**The problem:**
Reproduce every row below line for line, with each character kept unchanged.

── Extracted records ──

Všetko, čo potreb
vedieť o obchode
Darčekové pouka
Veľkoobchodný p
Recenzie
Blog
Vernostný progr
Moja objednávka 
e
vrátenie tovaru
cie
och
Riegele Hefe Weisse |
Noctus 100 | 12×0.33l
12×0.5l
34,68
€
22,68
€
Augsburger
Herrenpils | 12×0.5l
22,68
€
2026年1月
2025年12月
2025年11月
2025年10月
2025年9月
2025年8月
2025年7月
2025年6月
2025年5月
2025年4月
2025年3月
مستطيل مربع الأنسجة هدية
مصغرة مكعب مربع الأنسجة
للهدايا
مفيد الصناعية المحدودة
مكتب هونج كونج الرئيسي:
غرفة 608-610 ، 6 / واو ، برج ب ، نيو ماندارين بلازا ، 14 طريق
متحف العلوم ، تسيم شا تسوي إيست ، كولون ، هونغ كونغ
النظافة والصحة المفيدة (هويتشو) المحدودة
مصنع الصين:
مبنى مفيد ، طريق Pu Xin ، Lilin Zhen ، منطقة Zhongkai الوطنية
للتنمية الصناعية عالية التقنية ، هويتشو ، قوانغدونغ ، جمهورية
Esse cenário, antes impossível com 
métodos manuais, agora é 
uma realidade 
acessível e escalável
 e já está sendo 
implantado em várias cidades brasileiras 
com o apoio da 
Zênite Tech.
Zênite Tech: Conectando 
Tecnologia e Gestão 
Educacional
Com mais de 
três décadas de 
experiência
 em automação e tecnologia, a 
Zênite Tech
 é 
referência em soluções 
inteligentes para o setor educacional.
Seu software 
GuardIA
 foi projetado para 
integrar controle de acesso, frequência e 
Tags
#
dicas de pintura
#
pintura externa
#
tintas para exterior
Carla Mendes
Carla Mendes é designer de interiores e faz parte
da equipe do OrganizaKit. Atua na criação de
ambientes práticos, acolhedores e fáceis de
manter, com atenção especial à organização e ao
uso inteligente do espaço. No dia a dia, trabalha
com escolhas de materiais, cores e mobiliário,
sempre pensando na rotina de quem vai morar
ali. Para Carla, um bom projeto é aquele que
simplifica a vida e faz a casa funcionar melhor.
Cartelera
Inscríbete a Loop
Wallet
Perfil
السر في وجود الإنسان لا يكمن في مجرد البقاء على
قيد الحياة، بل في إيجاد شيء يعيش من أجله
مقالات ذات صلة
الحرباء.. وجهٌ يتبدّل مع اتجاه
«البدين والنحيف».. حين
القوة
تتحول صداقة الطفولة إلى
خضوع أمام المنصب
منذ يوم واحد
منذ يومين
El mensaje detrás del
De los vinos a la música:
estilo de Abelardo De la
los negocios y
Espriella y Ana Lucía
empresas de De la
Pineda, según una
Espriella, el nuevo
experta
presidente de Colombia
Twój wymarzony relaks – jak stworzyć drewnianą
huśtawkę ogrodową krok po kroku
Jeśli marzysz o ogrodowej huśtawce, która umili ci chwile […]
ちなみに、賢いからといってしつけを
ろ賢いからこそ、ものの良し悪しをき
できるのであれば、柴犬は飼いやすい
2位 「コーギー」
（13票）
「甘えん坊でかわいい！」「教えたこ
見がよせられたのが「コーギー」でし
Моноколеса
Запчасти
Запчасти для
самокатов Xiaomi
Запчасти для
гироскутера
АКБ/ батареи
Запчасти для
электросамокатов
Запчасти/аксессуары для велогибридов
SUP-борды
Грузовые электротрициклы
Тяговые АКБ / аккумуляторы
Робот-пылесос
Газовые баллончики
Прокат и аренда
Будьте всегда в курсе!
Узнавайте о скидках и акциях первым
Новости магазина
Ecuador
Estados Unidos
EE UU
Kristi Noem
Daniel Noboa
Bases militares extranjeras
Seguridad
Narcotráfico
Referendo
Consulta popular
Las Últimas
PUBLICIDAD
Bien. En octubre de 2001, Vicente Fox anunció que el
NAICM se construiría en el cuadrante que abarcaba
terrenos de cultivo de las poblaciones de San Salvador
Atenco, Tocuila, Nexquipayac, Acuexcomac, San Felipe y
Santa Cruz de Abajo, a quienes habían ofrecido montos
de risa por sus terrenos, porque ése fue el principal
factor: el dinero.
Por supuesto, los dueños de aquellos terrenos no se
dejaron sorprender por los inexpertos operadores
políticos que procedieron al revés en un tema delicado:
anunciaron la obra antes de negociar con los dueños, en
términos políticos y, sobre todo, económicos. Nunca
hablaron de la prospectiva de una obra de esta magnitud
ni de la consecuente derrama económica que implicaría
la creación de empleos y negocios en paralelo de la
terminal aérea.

───

**Response for this exercise:**
Všetko, čo potreb
vedieť o obchode
Darčekové pouka
Veľkoobchodný p
Recenzie
Blog
Vernostný progr
Moja objednávka 
e
vrátenie tovaru
cie
och
Riegele Hefe Weisse |
Noctus 100 | 12×0.33l
12×0.5l
34,68
€
22,68
€
Augsburger
Herrenpils | 12×0.5l
22,68
€
2026年1月
2025年12月
2025年11月
2025年10月
2025年9月
2025年8月
2025年7月
2025年6月
2025年5月
2025年4月
2025年3月
مستطيل مربع الأنسجة هدية
مصغرة مكعب مربع الأنسجة
للهدايا
مفيد الصناعية المحدودة
مكتب هونج كونج الرئيسي:
غرفة 608-610 ، 6 / واو ، برج ب ، نيو ماندارين بلازا ، 14 طريق
متحف العلوم ، تسيم شا تسوي إيست ، كولون ، هونغ كونغ
النظافة والصحة المفيدة (هويتشو) المحدودة
مصنع الصين:
مبنى مفيد ، طريق Pu Xin ، Lilin Zhen ، منطقة Zhongkai الوطنية
للتنمية الصناعية عالية التقنية ، هويتشو ، قوانغدونغ ، جمهورية
Esse cenário, antes impossível com 
métodos manuais, agora é 
uma realidade 
acessível e escalável
 e já está sendo 
implantado em várias cidades brasileiras 
com o apoio da 
Zênite Tech.
Zênite Tech: Conectando 
Tecnologia e Gestão 
Educacional
Com mais de 
três décadas de 
experiência
 em automação e tecnologia, a 
Zênite Tech
 é 
referência em soluções 
inteligentes para o setor educacional.
Seu software 
GuardIA
 foi projetado para 
integrar controle de acesso, frequência e 
Tags
#
dicas de pintura
#
pintura externa
#
tintas para exterior
Carla Mendes
Carla Mendes é designer de interiores e faz parte
da equipe do OrganizaKit. Atua na criação de
ambientes práticos, acolhedores e fáceis de
manter, com atenção especial à organização e ao
uso inteligente do espaço. No dia a dia, trabalha
com escolhas de materiais, cores e mobiliário,
sempre pensando na rotina de quem vai morar
ali. Para Carla, um bom projeto é aquele que
simplifica a vida e faz a casa funcionar melhor.
Cartelera
Inscríbete a Loop
Wallet
Perfil
السر في وجود الإنسان لا يكمن في مجرد البقاء على
قيد الحياة، بل في إيجاد شيء يعيش من أجله
مقالات ذات صلة
الحرباء.. وجهٌ يتبدّل مع اتجاه
«البدين والنحيف».. حين
القوة
تتحول صداقة الطفولة إلى
خضوع أمام المنصب
منذ يوم واحد
منذ يومين
El mensaje detrás del
De los vinos a la música:
estilo de Abelardo De la
los negocios y
Espriella y Ana Lucía
empresas de De la
Pineda, según una
Espriella, el nuevo
experta
presidente de Colombia
Twój wymarzony relaks – jak stworzyć drewnianą
huśtawkę ogrodową krok po kroku
Jeśli marzysz o ogrodowej huśtawce, która umili ci chwile […]
ちなみに、賢いからといってしつけを
ろ賢いからこそ、ものの良し悪しをき
できるのであれば、柴犬は飼いやすい
2位 「コーギー」
（13票）
「甘えん坊でかわいい！」「教えたこ
見がよせられたのが「コーギー」でし
Моноколеса
Запчасти
Запчасти для
самокатов Xiaomi
Запчасти для
гироскутера
АКБ/ батареи
Запчасти для
электросамокатов
Запчасти/аксессуары для велогибридов
SUP-борды
Грузовые электротрициклы
Тяговые АКБ / аккумуляторы
Робот-пылесос
Газовые баллончики
Прокат и аренда
Будьте всегда в курсе!
Узнавайте о скидках и акциях первым
Новости магазина
Ecuador
Estados Unidos
EE UU
Kristi Noem
Daniel Noboa
Bases militares extranjeras
Seguridad
Narcotráfico
Referendo
Consulta popular
Las Últimas
PUBLICIDAD
Bien. En octubre de 2001, Vicente Fox anunció que el
NAICM se construiría en el cuadrante que abarcaba
terrenos de cultivo de las poblaciones de San Salvador
Atenco, Tocuila, Nexquipayac, Acuexcomac, San Felipe y
Santa Cruz de Abajo, a quienes habían ofrecido montos
de risa por sus terrenos, porque ése fue el principal
factor: el dinero.
Por supuesto, los dueños de aquellos terrenos no se
dejaron sorprender por los inexpertos operadores
políticos que procedieron al revés en un tema delicado:
anunciaron la obra antes de negociar con los dueños, en
términos políticos y, sobre todo, económicos. Nunca
hablaron de la prospectiva de una obra de esta magnitud
ni de la consecuente derrama económica que implicaría
la creación de empleos y negocios en paralelo de la
terminal aérea.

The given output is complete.